## WHAT YOU WILL DO
Whenever a line below mentions the word "worn", that line should be copied.

┌─ DATA EXTRACT

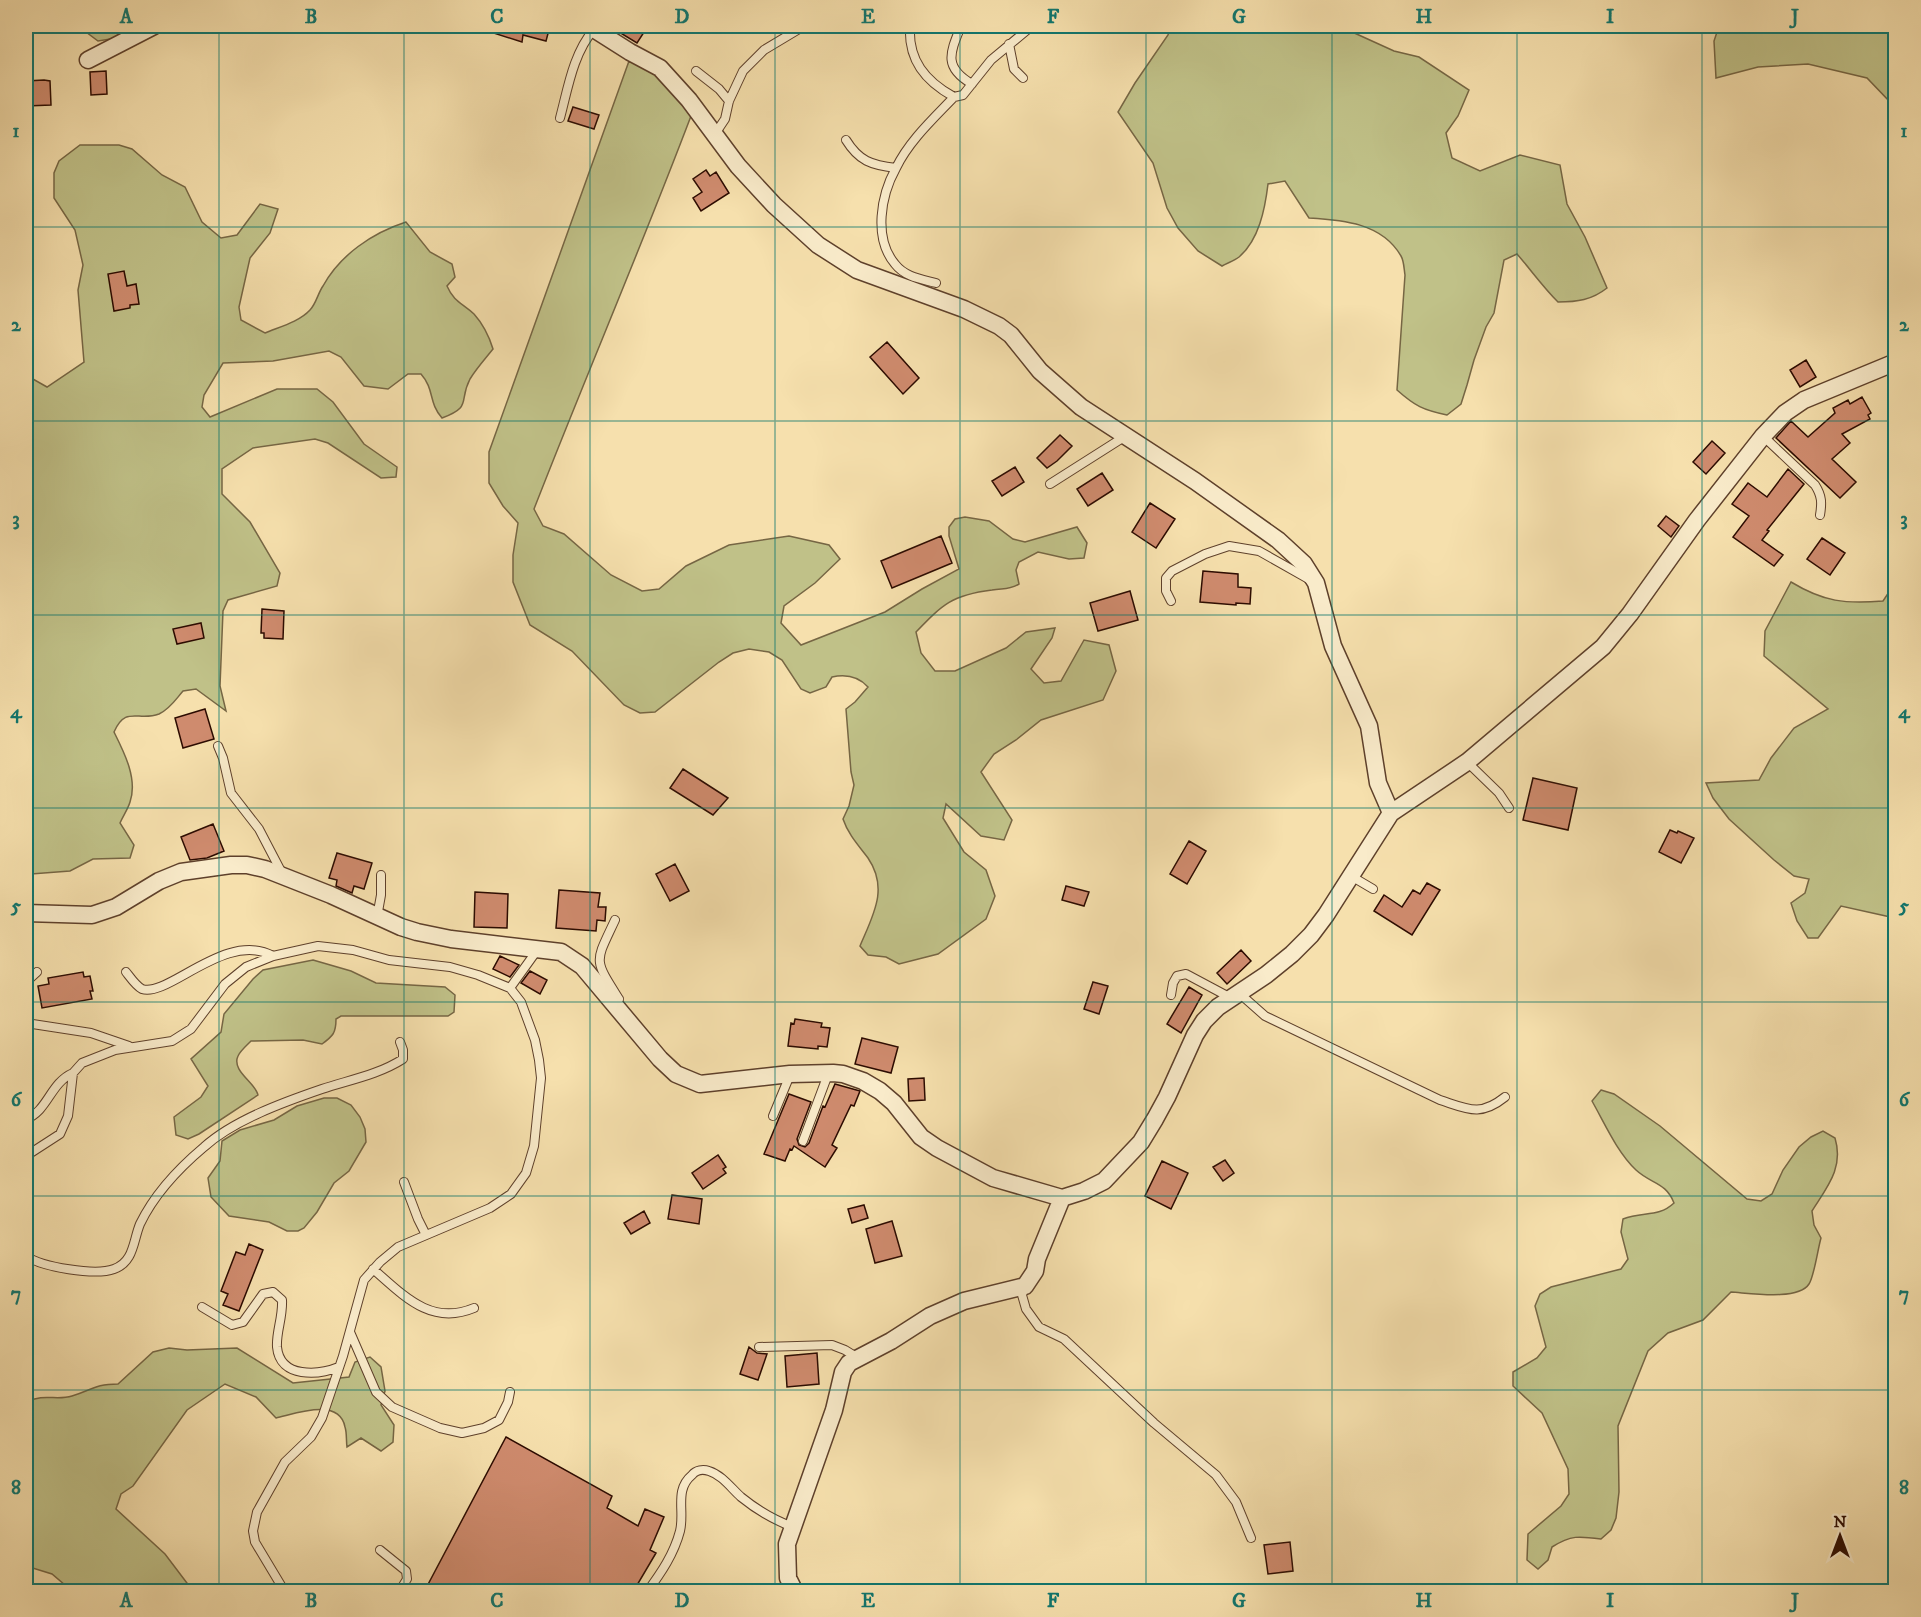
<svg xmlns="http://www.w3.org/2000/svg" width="1921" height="1617" viewBox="0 0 1921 1617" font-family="'IM FELL DW Pica',serif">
<rect width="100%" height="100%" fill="#f6e0ad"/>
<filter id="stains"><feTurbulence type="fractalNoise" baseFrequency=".00333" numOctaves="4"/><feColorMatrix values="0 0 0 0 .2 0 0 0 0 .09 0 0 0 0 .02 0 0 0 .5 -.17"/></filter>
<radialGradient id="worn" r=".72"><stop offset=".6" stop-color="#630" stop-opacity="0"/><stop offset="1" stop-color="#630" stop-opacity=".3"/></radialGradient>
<path fill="#c0c188" stroke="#766644" stroke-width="1.5" d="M78,26H136L123,37L98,41Z
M1171,26H1343L1350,31L1394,51L1419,57L1469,90L1458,116L1446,133L1452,158L1480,171L1520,155L1560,165L1567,204L1585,237L1607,288C1592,300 1577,302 1558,302C1543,287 1531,270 1517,254L1504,260L1494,313L1486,327L1474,360L1467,385L1461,404L1447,415C1423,410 1415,406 1397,390L1405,275C1404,269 1404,261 1401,256C1382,223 1343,220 1309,218L1285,181L1268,184C1265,209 1259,240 1239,257C1234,261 1227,263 1222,266L1198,251L1178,228L1167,208L1153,163L1118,112L1135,83L1168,35Z
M1719,26H1886L1895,43V105L1892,104L1867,78L1808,64L1758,67L1716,78L1714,41Z
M629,61C662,74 671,89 691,116C641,248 585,378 534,509L543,526L564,534L611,575L642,591L659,589L686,566L729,545L789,536L829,545L840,559L815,583L784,606L781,623L801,645L885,612L922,589L959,569L949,536V527L955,519L965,517L989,521L1013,539L1025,542L1077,527L1087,543L1084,558L1069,559L1038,552L1019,562L1016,570L1019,584C1009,590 1003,588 992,590C952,595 943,604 916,632L921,653L935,671H955L1006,648L1026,632L1055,628L1052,638L1031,669L1044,683L1061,681L1084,640L1109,645L1116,671L1103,700L1041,720L1016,740L994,754L981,772L1012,820L1004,840L981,836L946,804L943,818L964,852L986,870L995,896L986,919L938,954L899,964L886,957L868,955L860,946C873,915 889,889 868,858C858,845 848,834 843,819L849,806L854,785L851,772L846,709L855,702L868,687C858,676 846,674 832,677L826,687L810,693L801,689L782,660L769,652L749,649L733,653L719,662L655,712L640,713L624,705L572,651L530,625L513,582V555L518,523L503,506L489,483V452Z
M80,145H119L132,149L162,175L185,187L202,222L221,238L237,235L260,204L278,209L270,233L250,258L239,307L241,320L265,333C279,327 299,322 310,310C316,304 318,293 323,286C340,255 372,233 406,222L430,252L452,264L455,277L447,286C454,302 462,303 474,314C483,324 489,336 493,349C485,359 476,369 470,379C458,402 473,406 442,418C428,402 435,390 421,374H408L388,389L364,386L341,357L329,351L273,361L223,363L204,395L202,407L210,417L277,389H317L333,402L364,444L397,467L396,477L381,478L328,443L315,439L253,448L222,469V494L250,522L280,573L277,586L228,600L223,611L220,686L226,711L196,689L183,691C176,699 170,709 159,714C138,722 126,705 114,732C124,752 138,779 130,802C128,809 123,816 120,823L134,845L130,858L93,859L70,871L31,874L26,870V375L47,387L84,362L78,290L83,265L75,230L54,198V173L59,161Z
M1791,582C1824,602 1845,604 1883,601L1895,583V609L1893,615L1896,618L1895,918L1841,906L1818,938H1808L1797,921L1791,903L1805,893L1809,879L1794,876L1774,860L1729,819L1713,798L1706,783L1759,780L1771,758L1794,728L1828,709L1764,656L1765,631Z
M313,960L351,971L376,983L445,987L455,995L454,1012L448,1016H341L336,1019C336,1033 333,1036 322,1044L303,1040L251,1041C247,1045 240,1051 238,1056C231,1071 256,1083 258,1095L199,1134L188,1139L176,1135L174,1117L201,1097L208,1086L191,1059L221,1032L224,1014L253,979L263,970Z
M1601,1090L1614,1094L1660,1126L1747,1199L1761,1201L1772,1194L1783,1170L1799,1147L1811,1137L1823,1131L1835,1138C1844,1168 1827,1187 1812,1211L1814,1225L1821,1238C1818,1248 1814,1277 1809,1284C1798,1301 1749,1293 1731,1292L1703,1320L1668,1333L1648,1351L1618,1426L1619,1492L1616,1518L1611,1530L1601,1539C1579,1536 1571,1535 1552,1547L1548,1560L1538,1569L1527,1560L1528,1534L1561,1506L1569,1494L1568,1469L1542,1413L1513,1386V1372L1537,1358L1546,1347L1535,1306L1540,1294L1551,1287L1621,1269L1628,1259L1621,1232L1623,1219C1643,1211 1658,1218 1674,1203C1666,1182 1651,1184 1636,1170C1617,1152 1605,1124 1592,1101Z
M324,1098H337L351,1105L360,1117L365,1129L366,1142L349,1171L334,1183L317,1212L304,1228L298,1231H287L269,1222L229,1216L211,1197L208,1178L220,1161L222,1141L240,1130L274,1120L297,1106Z
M169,1348L187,1350L237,1348L293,1383L349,1377L355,1362L370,1357L381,1367L385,1391L381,1405L394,1425L393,1442L381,1451L361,1438L347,1447C346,1440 347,1433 345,1427C339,1397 295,1414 276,1418L256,1397L225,1384L187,1410L133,1486L121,1494L116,1509L165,1554L193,1591H72L52,1574L26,1566V1402C45,1393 56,1401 72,1396C92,1390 95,1384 118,1384L153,1352Z"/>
<path fill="#cf8b6e" stroke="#2c0b00" stroke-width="1.5" d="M478,26H550L546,41L523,35L522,42L478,28Z
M609,26H648L637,43Z
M106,71L107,94L91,95L90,72Z
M44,80L50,81L51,105L26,106V81Z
M573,107L599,115L594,129L568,121Z
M706,170L710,176L716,172L729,193L701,211L693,198L702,192L693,179Z
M124,271L127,286L136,284L139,304L130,305V308L114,311L108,274Z
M887,342L919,378L903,394L870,357Z
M1806,360L1816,377L1800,387L1790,370Z
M1862,397L1871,413L1868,415L1870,419L1842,434L1850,443L1832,459L1856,482L1840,498L1776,438L1791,421L1808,437L1835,413L1833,408L1848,400L1850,404Z
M1060,435L1072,446L1057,461L1047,468L1037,458Z
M1712,441L1725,453L1706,474L1693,462Z
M1015,467L1024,482L1002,496L992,481Z
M1788,469L1804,484L1767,530L1769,531L1762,540L1783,555L1774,566L1733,537L1749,516L1732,504L1748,483L1767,497Z
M1102,473L1113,490L1088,506L1077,489Z
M1150,503L1175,519L1156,548L1132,532Z
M1666,516L1679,526L1671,537L1658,526Z
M941,536L952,563L892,588L881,561Z
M1822,538L1845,553L1830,575L1807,559Z
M1203,571L1238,574V587L1251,588L1250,604L1236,603V605L1200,602Z
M1130,591L1138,620L1098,631L1090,603Z
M262,609L284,611L283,639L264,638V633H261Z
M201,623L204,638L177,644L173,629Z
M205,709L214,739L183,748L175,718Z
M683,769L728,798L713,815L670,788Z
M1533,778L1577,788L1568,830L1523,820Z
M213,824L224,851L207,858L190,860L181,837Z
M1670,830L1677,833L1678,831L1694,838L1681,863L1659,852Z
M1189,841L1206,851L1187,884L1170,874Z
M337,853L372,863L364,889L354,886L352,893L336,886L337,880L329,878Z
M675,864L689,891L670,901L656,874Z
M1427,883L1440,890L1412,935L1374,911L1384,895L1402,907L1413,890L1420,894Z
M1066,886L1089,892L1084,906L1062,900Z
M559,890L600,893L598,907H606L605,921L597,920L596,931L556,928Z
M475,892L508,894L507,928L474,927Z
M1241,950L1251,961L1227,984L1217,973Z
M500,956L519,965L510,977L493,969Z
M530,971L547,980L540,994L521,983Z
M83,972L84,977L90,976L93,991H90L92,999L42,1008L38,986L49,984L48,978Z
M1093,982L1108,986L1099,1014L1084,1009Z
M1189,987L1202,995L1181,1033L1167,1024Z
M795,1019L822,1023L821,1027L830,1028L827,1047L818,1046V1049L788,1046L791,1023L794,1024Z
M862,1038L898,1047L891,1073L855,1064Z
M924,1078L925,1100L909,1101L908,1079Z
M835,1084L860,1091L854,1106L851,1105L832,1145L837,1148L825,1167L794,1146L792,1150L790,1149L785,1161L764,1154L789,1094L811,1102L797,1139L799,1145L805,1147L809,1143L823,1106L825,1107Z
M718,1155L726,1167L723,1169L726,1173L703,1189L692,1173Z
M1225,1160L1234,1173L1223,1181L1213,1167Z
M1162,1161L1188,1173L1171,1209L1145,1196Z
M672,1195L702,1199L699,1224L668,1219Z
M864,1205L868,1218L852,1223L848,1209Z
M644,1211L650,1223L631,1234L624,1223Z
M892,1221L902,1256L875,1263L866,1229Z
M249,1244L263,1250L239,1311L223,1305L228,1294L221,1291L236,1252L245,1255Z
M749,1347L757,1353L767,1354L758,1380L740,1374Z
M817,1353L819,1384L787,1387L785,1356Z
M506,1437L612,1496L607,1508L638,1526L645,1509L664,1517L650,1550L656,1553L633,1592H424Z
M1290,1542L1293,1571L1268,1574L1264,1545Z"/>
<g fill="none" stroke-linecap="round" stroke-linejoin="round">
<defs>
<path id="service" d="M910,26C908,60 925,81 954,97L963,95L991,60L1032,26
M961,26C950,53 943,67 972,84
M1009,44L1014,69L1023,78
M696,71L719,89L729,101
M560,118C568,88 573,54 594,29
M715,134L725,119L729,101L743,71L764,50L804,26
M846,140C859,161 871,165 896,168
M936,283C921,279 905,277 895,264C873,238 881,195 896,168C909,141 933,119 954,97
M1763,436L1815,485C1822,496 1822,503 1820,515
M1050,484L1124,437
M1171,601L1166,591V578L1172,571L1205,554L1229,546L1259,551L1312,581
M218,746L223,758L231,793L259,829L283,875
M1467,762L1499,793L1509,808
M1351,876L1373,889
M377,917L381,895V875
M615,920C595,963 593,958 619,999
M126,972C130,977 136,986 142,989C168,998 226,930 273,956
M26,982L37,972
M510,988L538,949
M1239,993L1265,1016L1440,1100C1468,1109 1480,1117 1505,1097
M1171,995L1173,983L1177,976L1186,974L1231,998
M26,1023L91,1033L129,1046
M773,1116L790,1075
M26,1119C48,1111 50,1083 73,1073
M803,1141L827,1077L833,1073
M26,1156L60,1134L68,1116L73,1073L82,1063L115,1050L172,1041L191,1029L225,984L246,967L273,956L318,946L353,950L389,960L450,967L478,975L510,988L521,1002L535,1040L539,1060L541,1078L534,1146L526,1173L511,1194L490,1208L398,1247L380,1262L364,1280L343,1356L322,1418L311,1437L285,1462L257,1512L253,1531L255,1542L285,1592
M404,1182L418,1219L426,1235
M26,1256C42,1267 95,1276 114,1269C134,1262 133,1241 140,1224C154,1195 179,1168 204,1147C234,1120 284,1102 322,1089C349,1080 378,1075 403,1059V1050L400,1042
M373,1269C404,1296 431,1326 474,1308
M1025,1286L1022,1295L1026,1309L1039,1327L1064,1339L1154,1423L1216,1475L1236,1502L1251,1538
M202,1307L232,1325L243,1322L263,1294L273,1292L282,1300C283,1317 276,1332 277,1347C280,1379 319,1375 339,1367
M350,1332L376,1392L392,1407L440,1428L462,1433L484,1428L499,1420L508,1402L510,1392
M759,1347L832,1345L845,1350L858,1358
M380,1550L406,1571L407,1579L399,1592
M227,1590L229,1592
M647,1592C661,1573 674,1554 680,1531C685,1511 674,1490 692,1475C696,1470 703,1469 709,1471C722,1475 731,1488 741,1497C757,1510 774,1520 793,1527"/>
<path id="minor" d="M589,26L630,52L660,68L689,100L738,166L774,205L818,245L857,270L964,309L999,326L1011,335L1040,371L1081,407L1195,481L1278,540L1304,564L1316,583L1333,646L1369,726L1378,783L1391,813
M88,60L154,26
M26,913L92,915L116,907L159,881L181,872L231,865H247L265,869L331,895L401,927L417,932L451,939L561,952L582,966L660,1059L676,1074L700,1084L790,1074L833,1073L843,1074L863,1081L880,1091L894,1103L921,1137L937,1148L993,1178L1062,1198L1084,1191L1104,1181L1141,1142L1155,1119L1167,1097L1195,1035L1204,1021L1218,1007L1266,975L1292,954L1311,935L1326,915L1391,813L1467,762L1603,647L1630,614L1697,520L1763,436L1785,413L1804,400L1896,362
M795,1592L788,1578L787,1544L834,1410L843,1372L849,1363L891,1341L930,1316L964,1301L1025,1286L1035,1271L1037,1259L1062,1198"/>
</defs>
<use href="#service" stroke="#5e402b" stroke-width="10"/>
<use href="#minor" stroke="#5e402b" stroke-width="19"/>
<use href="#service" stroke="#f9ebca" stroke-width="8"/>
<use href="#minor" stroke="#f9ebca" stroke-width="16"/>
</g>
<path fill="none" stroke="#0f766e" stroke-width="1.5" stroke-opacity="0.55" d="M219,26V1592M404,26V1592M590,26V1592M775,26V1592M960,26V1592M1146,26V1592M1332,26V1592M1517,26V1592M1702,26V1592M26,227H1896M26,421H1896M26,615H1896M26,808H1896M26,1002H1896M26,1196H1896M26,1390H1896"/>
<rect width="1921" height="1617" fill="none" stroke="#f6e0ad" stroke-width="66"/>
<g transform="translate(1840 1536)" stroke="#f9ebca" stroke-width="4.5" paint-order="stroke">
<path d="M0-4.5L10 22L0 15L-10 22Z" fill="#2c0b00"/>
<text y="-9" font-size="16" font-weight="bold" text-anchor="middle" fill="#2c0b00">N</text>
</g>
<rect x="33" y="33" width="1855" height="1551" fill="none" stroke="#0f766e" stroke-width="2"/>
<g font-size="20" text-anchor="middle" font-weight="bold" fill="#0f766e">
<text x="126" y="23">A</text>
<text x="311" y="23">B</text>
<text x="497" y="23">C</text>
<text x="682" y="23">D</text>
<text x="868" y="23">E</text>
<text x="1053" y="23">F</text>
<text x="1239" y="23">G</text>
<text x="1424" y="23">H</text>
<text x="1610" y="23">I</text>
<text x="1795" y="23">J</text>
<text x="16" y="137">1</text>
<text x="1904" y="137">1</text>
<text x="16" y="331">2</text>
<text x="1904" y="331">2</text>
<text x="16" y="525">3</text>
<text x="1904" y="525">3</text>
<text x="16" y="718">4</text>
<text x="1904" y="718">4</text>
<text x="16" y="912">5</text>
<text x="1904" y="912">5</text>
<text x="16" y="1106">6</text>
<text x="1904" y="1106">6</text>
<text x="16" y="1300">7</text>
<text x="1904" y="1300">7</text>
<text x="16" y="1494">8</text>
<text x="1904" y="1494">8</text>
<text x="126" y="1607">A</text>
<text x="311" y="1607">B</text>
<text x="497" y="1607">C</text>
<text x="682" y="1607">D</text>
<text x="868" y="1607">E</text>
<text x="1053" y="1607">F</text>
<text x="1239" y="1607">G</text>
<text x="1424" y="1607">H</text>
<text x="1610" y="1607">I</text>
<text x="1795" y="1607">J</text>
</g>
<rect width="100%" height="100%" filter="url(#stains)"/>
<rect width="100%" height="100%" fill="url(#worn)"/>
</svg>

└─

## EXERCISE ANSWER
<radialGradient id="worn" r=".72"><stop offset=".6" stop-color="#630" stop-opacity="0"/><stop offset="1" stop-color="#630" stop-opacity=".3"/></radialGradient>
<rect width="100%" height="100%" fill="url(#worn)"/>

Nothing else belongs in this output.